Study text –
********************

- Cover art, depicting Mario and other characters on a globe with landmarks from cities present in the game
- Developer: Nintendo EPD
- Publisher: Nintendo
- Directors: Kosuke Yabuki Yugo Hayashi Shinya Fujiwara
- Producer: Hideki Konno
- Programmer: Erika Abe
- Series: Mario Kart
- Engine: Unity
- Platforms: Android, iOS
- Release: September 25, 2019
- Genre: Kart racing
- Modes: Single-player, multiplayer

= Mario Kart Tour =

2019 video game

 is a 2019 kart racing game developed and published by Nintendo for Android and iOS. The game features biweekly, downloadable themed tours with different cups, each of which has three courses and a bonus challenge. Courses are based on those that have appeared previously in the Mario Kart series, as well as new ones that are based on real-world cities.

Mario Kart Tour was announced in January 2018 and was released on September 25, 2019, on Apple's App Store and Google Play. The game received mixed reviews from critics who praised its simple gameplay and controls but criticized its monetization and gacha elements as well as its lack of characters at launch. Reception improved overtime following additional content releases and removal of its gacha elements.

On July 8, 2026, Nintendo announced that Mario Kart Tour will end services on September 30, 2026.

********************

Source data –
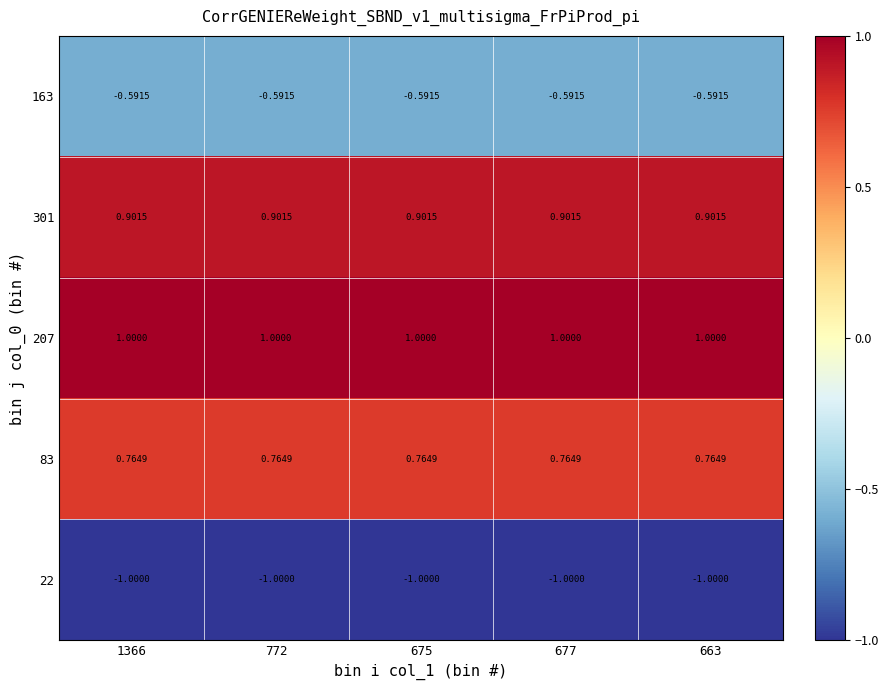

How many distinct data groups are displayed?

5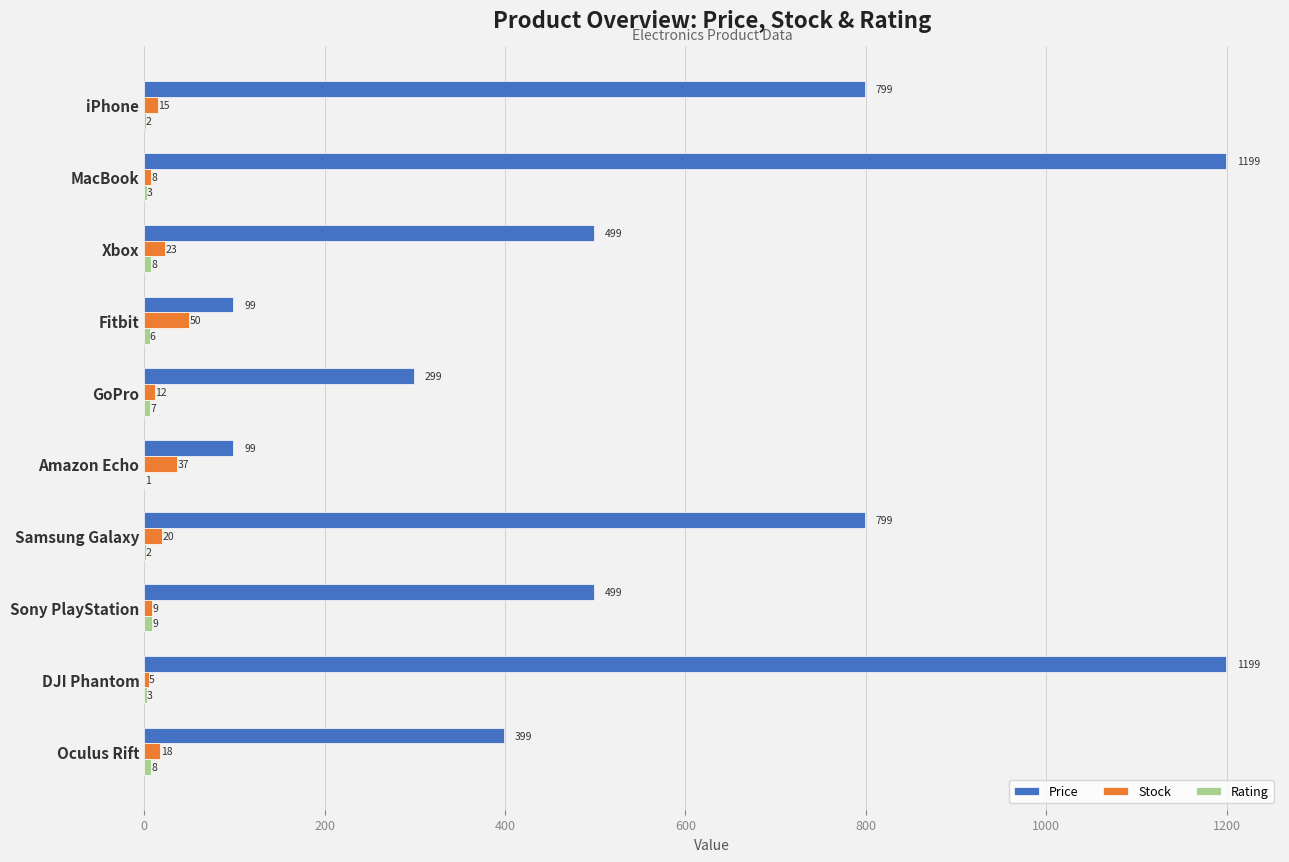

What is the sum of the Price values at GoPro and Sony PlayStation?

798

********************

Task objective –
Quote the Mario Kart Tour text in full, word for word. The lines play no part in what comes next.

Your solution –
- Cover art, depicting Mario and other characters on a globe with landmarks from cities present in the game
- Developer: Nintendo EPD
- Publisher: Nintendo
- Directors: Kosuke Yabuki Yugo Hayashi Shinya Fujiwara
- Producer: Hideki Konno
- Programmer: Erika Abe
- Series: Mario Kart
- Engine: Unity
- Platforms: Android, iOS
- Release: September 25, 2019
- Genre: Kart racing
- Modes: Single-player, multiplayer

= Mario Kart Tour =

2019 video game

 is a 2019 kart racing game developed and published by Nintendo for Android and iOS. The game features biweekly, downloadable themed tours with different cups, each of which has three courses and a bonus challenge. Courses are based on those that have appeared previously in the Mario Kart series, as well as new ones that are based on real-world cities.

Mario Kart Tour was announced in January 2018 and was released on September 25, 2019, on Apple's App Store and Google Play. The game received mixed reviews from critics who praised its simple gameplay and controls but criticized its monetization and gacha elements as well as its lack of characters at launch. Reception improved overtime following additional content releases and removal of its gacha elements.

On July 8, 2026, Nintendo announced that Mario Kart Tour will end services on September 30, 2026.